抜粋文:
* * *
2005年8月13日以前に上市されていた製品はコスト発生時に存在する全ての製造業者がシェアに応じて共同負担する。
生産者責任として無償引取りが必要とされており、その費用を別額として表示してはいけないこととされている。
2005年8月13日以降に上市する場合には、製造業者はリサイクル費用が保証されていることを製品に表示する必要がある。
・2005年8月13日以降、一般家庭以外からの廃電気・電子機器の引き取り、リサイクル、処理に必要となるコストを負担する。
・それ以前に購入されていた機器の同費用は排出者負担としてもよい。
・一般家庭ユーザーに対する、電気・電子機器製品中の有害物質についての情報、表示マークに関する情報を提供する。
・製品中の有害物質などの情報を上市語1年以内に処理業者へ情報提供する。
② 販売業者
・新製品と交換時に同機種あるいは同程度の機種の廃品を無償引取りする
③ 処理業者
・リカバリーに関する記録を付けること。
* * *
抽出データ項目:
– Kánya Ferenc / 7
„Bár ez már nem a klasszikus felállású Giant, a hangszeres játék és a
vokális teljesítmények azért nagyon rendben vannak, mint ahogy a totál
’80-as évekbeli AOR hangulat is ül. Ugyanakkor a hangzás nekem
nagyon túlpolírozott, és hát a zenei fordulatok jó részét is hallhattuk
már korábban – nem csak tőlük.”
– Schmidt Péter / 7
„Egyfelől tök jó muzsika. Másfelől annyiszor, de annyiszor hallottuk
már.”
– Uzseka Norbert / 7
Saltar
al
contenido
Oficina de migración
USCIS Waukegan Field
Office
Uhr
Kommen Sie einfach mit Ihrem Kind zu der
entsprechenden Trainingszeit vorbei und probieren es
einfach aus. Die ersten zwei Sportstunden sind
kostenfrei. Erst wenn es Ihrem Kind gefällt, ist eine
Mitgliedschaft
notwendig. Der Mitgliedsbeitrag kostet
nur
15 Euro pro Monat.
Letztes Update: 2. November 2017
* * *
作業内容:
抜粋文の「生産者責任として無償引取りが」から「必要となるコストを負担する。」までの部分を、「リサイクル費用」を「処理費用」に置き換えて書き直すこと。

解答:
生産者責任として無償引取りが必要とされており、その費用を別額として表示してはいけないこととされている。
2005年8月13日以降に上市する場合には、製造業者は処理費用が保証されていることを製品に表示する必要がある。
・2005年8月13日以降、一般家庭以外からの廃電気・電子機器の引き取り、リサイクル、処理に必要となるコストを負担する。